TEXT EXCERPT
******

Thursday, 29 December 2016

Memories of a September Dream.

(Written January 2016)

At some stage I was going to have to write something on this... This has been written over several months as I didn't know what to write. For some of you, you might just think I'm trying to drag this out but I can assure you, that is not my intention. I realise Scotland made her choice and she is not independent... Yet.

The reason I haven't taken the time to write anything until now isn't because I couldn't be bothered but it's because I was grieving. I still am.

"Hope deferred makes the heart sick."

Wise words from my favourite book.

My heart has been crushed. I still cry every time I think about what could have been for Scotland. There are songs I haven't been able to listen to since the wee hours of Friday 19th September 2014.

For those of you delighted with the verdict, I would love to say I'm pleased for you.. I have tried to say that every single day since the result but I cannot bring myself to say it. I know those of you who chose to vote no did so because you too love Scotland and you did not want to see her fail or because you thought it was better to stay united (or perhaps both). I just cannot see it from your side - and I never will - please don't try and force me too. 

Please, just let me mourn and grieve for my heart is breaking over my loss. This may sound melodramatic but the truth of the matter is, the result on the 19th September felt like a death in the family. It was the hope of a promise that never saw the light of day. My heart broke.

On Thursday 11th September 2014, I jumped on a train at London Euston and headed for Glasgow. Perhaps London is where I call home but Glasgow will have my heart forever. She's been on a journey with me like no other city and she's been faithful. As I pulled into Glasgow Central, I could feel something in the air. It was just turning midnight and the city was relatively quiet but it felt different. There was a sense of anticipation brewing in the night sky.

The next morning and I got up late - all my friends and family were at work so I had a quick look at the chat on social media - it was all referendum based, then I went round to see my nieces and nephews and it was all the family could talk about too. That night, my brother's band were playing a gig in town so I went and once again the indyref wasn't far from the tip of anyone's tongue... I had never known so many people to be as well versed in politics as I found Glasgow to be right now. Sure, London has a few who know what they are talking about and a few who pretend but this... This was something else. It was like an electrical current charging through the city from one person to the next.

On Saturday, after catching up with a couple of my friends about antics the night before, I headed straight into town. Everyone and anyone seemed to be heading for Buchanan Street for a massive YES rally. The sun was beating down and the atmosphere was that of carnival! I have never known such mass excitement about politics. It felt like we were standing on the cusp of a new dawn - a new era. For Glasgow to be this hopeful? This was new!! This was a people who knew what they wanted and they were making NOISE! Intelligent noise. It was peaceful, it was friendly, it was fun, it was loud, it was singing and dancing in the streets of Glasgow. It was beautiful. It's the Glasgow I always knew existed under her perceived hardened exterior. It's the Glasgow that I know and love.

******

Records taken from a dataset
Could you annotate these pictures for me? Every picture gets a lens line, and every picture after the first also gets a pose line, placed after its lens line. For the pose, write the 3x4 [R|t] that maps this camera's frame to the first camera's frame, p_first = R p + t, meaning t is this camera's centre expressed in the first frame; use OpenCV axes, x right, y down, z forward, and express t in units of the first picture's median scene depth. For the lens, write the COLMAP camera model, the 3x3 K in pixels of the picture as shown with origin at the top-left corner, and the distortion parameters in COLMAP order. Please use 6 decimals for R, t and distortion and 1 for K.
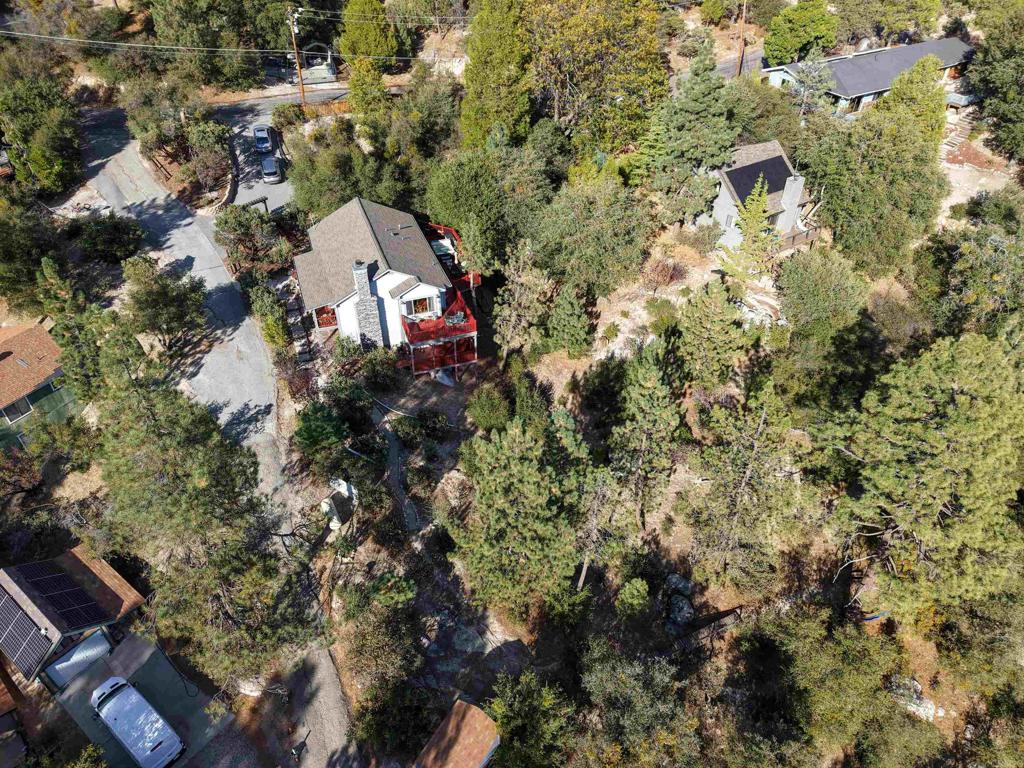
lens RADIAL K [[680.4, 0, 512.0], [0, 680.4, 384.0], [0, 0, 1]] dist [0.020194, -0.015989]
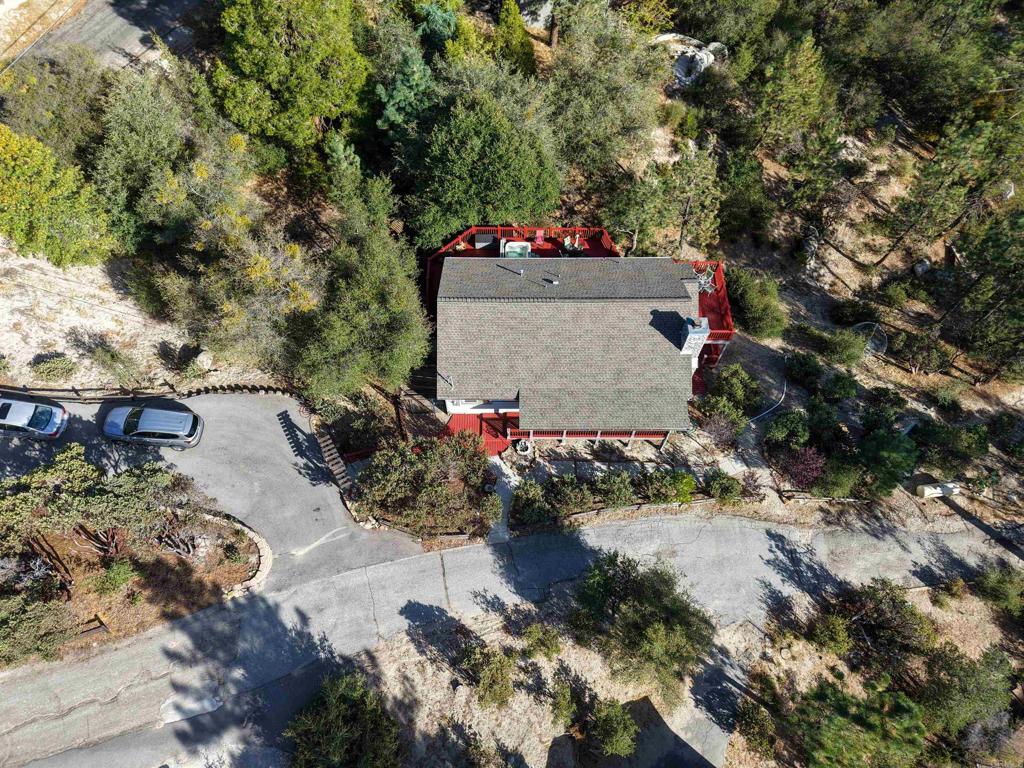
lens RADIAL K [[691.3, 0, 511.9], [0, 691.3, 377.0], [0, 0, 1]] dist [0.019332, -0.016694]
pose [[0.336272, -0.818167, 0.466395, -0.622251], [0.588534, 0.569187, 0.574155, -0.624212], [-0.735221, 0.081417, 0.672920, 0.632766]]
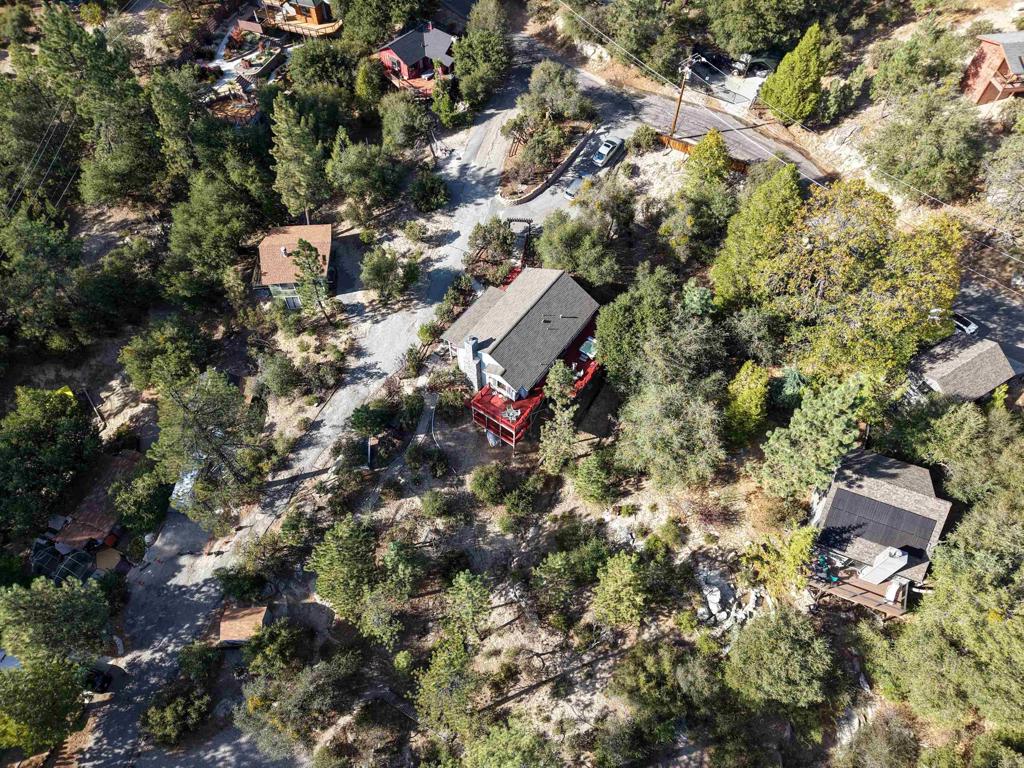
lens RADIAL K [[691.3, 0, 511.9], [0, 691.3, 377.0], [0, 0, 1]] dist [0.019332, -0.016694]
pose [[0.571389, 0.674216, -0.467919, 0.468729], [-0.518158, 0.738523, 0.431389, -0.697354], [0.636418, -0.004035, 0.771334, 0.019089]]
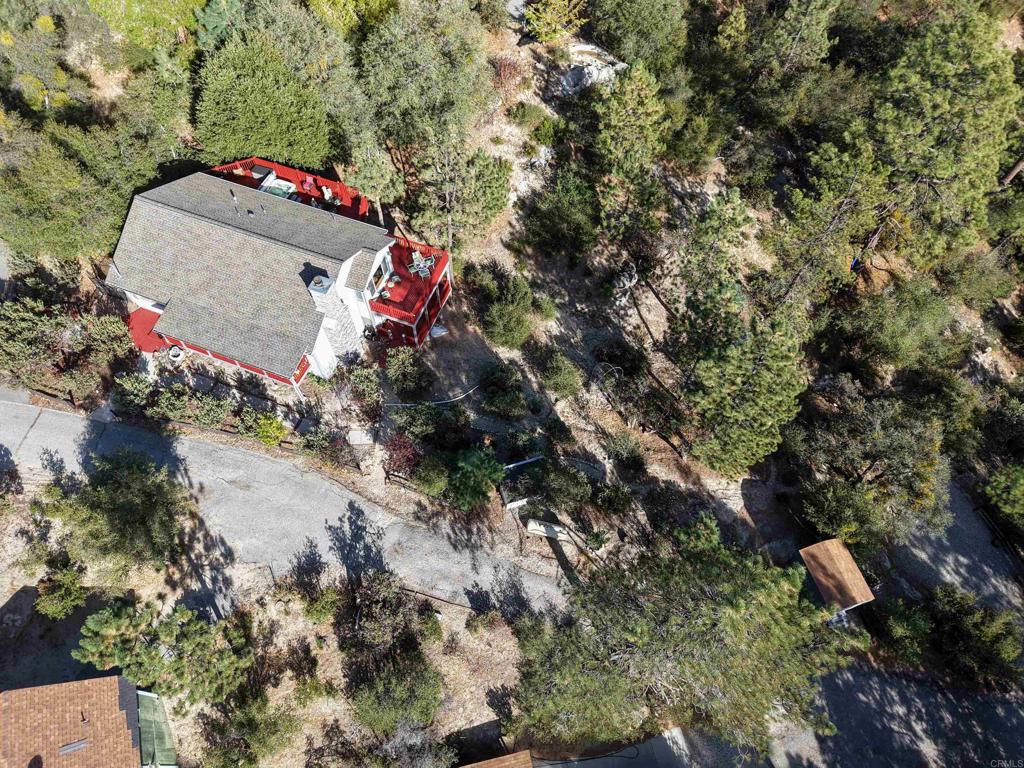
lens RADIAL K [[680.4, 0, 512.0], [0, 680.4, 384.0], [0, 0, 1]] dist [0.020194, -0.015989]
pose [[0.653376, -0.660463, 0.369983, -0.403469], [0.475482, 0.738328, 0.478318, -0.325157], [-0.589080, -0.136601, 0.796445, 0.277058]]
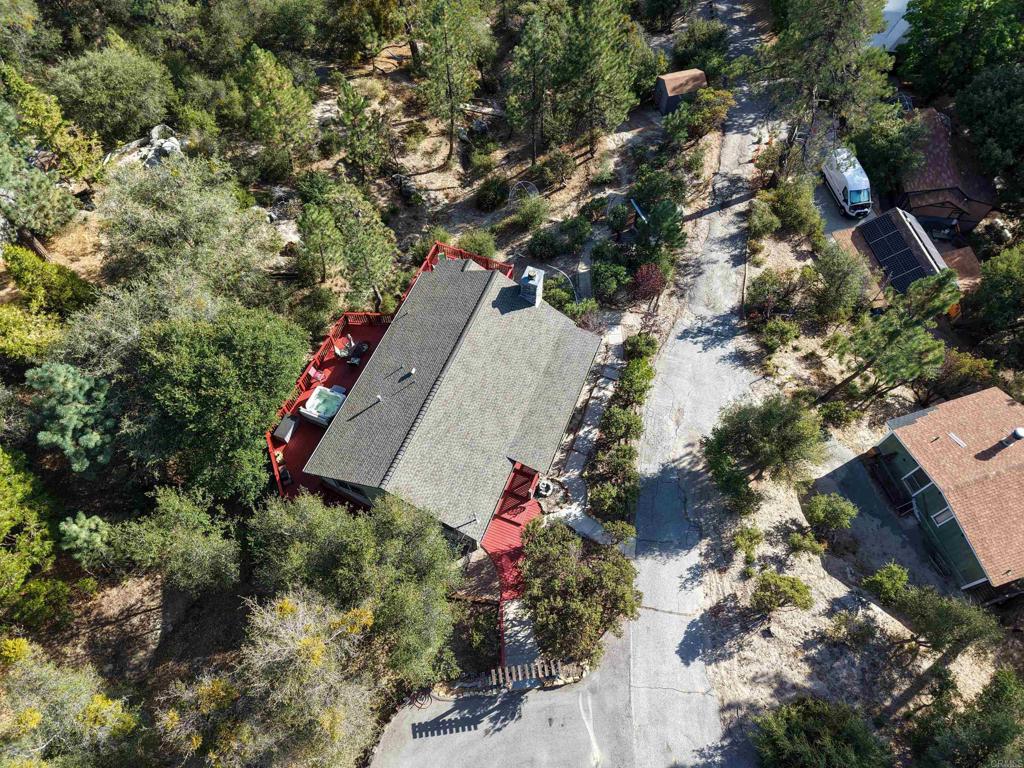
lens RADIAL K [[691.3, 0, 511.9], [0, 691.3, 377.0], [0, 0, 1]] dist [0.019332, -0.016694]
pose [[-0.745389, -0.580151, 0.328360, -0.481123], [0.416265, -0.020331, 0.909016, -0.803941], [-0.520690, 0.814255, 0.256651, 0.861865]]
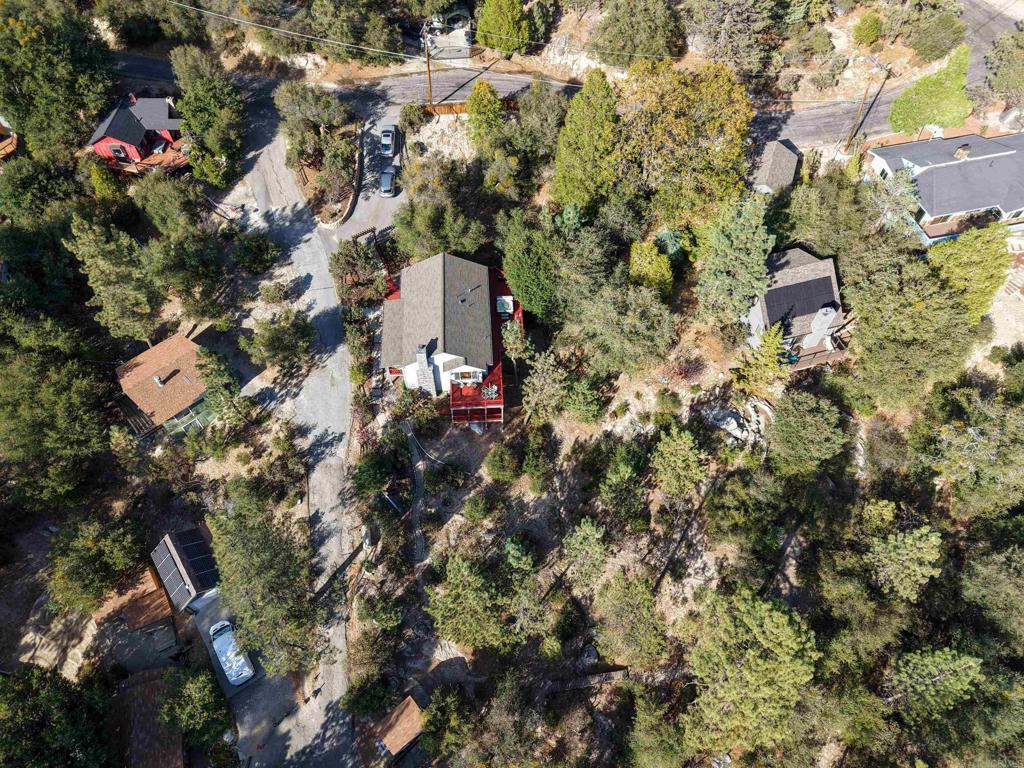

******

REQUIREMENT A
In the blog post on the Scottish referendum, from which London station did the writer catch the train to Glasgow?
REQUIREMENT B
Carry the blog post on the Scottish referendum forward, writing on from its last sentence.

EXERCISE RESPONSE A
London Euston.

EXERCISE RESPONSE B
That week it was more of the same but the anticipation continued to build. I eavesdropped into a conversation of ten 14 year old boys on their way to play football in the park - they were all talking politics and they were informed. They spoke eloquently of economics and austerity, foodbanks and equality. They knew what they were talking about - on both sides of the argument. My nieces and nephews who were all under 5 at the time even had an inkling of what was going on. They would recognise the YES logo that adorned most windows in the city even the occasional "No thanks" badges. The front pages of the papers screamed that Lord Ashcroft's polls suggested that YES would win. This was a moment of sheer elation but also enough to get Davey, Eddy and wee Nick racing up to Scotland with a bee in their bonnets.

Two days before the referendum, Labour got into bed with the already cosy Tories and Lib Dems and released their love letter to Scotland: The Vow. I was immediately skeptical - since when were Labour and Conservative getting all pally pally? Surely people wouldn't fall for this tosh, would they? It was obvious that the party leaders would renege on this if they got their way and it was obsolete if they didn't. At least, I thought that was obvious.

Then Thursday arrived. Thursday 18th September 2014. We all woke up early - it felt like Christmas, to me anyway. My oldest sister came over with her kids to mum and dad's house and we all went to meet my other sister and her boys so that everyone could vote together. We wandered round to the local polling station and took photos on the way - it felt momentous. As we walked in to the station, my parents and sisters handed in their polling cards (I had been away from Scotland for too long so didn't get a vote) and they cast their votes with the help of the kids. I cried. Being overcome with emotion in a polling station had never been something I'd known before but as I said before, this was different. It was the first time in my life that I had known a vote to actually matter in Scotland. My family were actually getting a say in their country. It was massive. I looked around and wasn't the only one in tears. We headed outside and bumped into the wonderful Nicola Sturgeon. We chatted with her and we spoke of our quiet confidence. We then took the kids to the park and celebrated our votes with ice cream. The rest of the day was excruciating as we waited. and waited.

That night we headed to the Cafe for a shindig. The place was rammed. The trad session was in full swing and the bar was 6 deep all night. That sense of carnival from Buchanan Street the weekend before was flowing through the cafe and venue. Everyone was telling their stories of the day. We were all ecstatic at the 84.6% turnout of voters (Nice one Scotland!) and some even told stories of polling stations closing by 11am because they'd had a 100% turnout already! The usual Scottish turnout in an election was 50-60%. At midnight, a piper arrived and the place erupted in a rendition of Flower of Scotland. It felt like a victory party - had we in fact already done it!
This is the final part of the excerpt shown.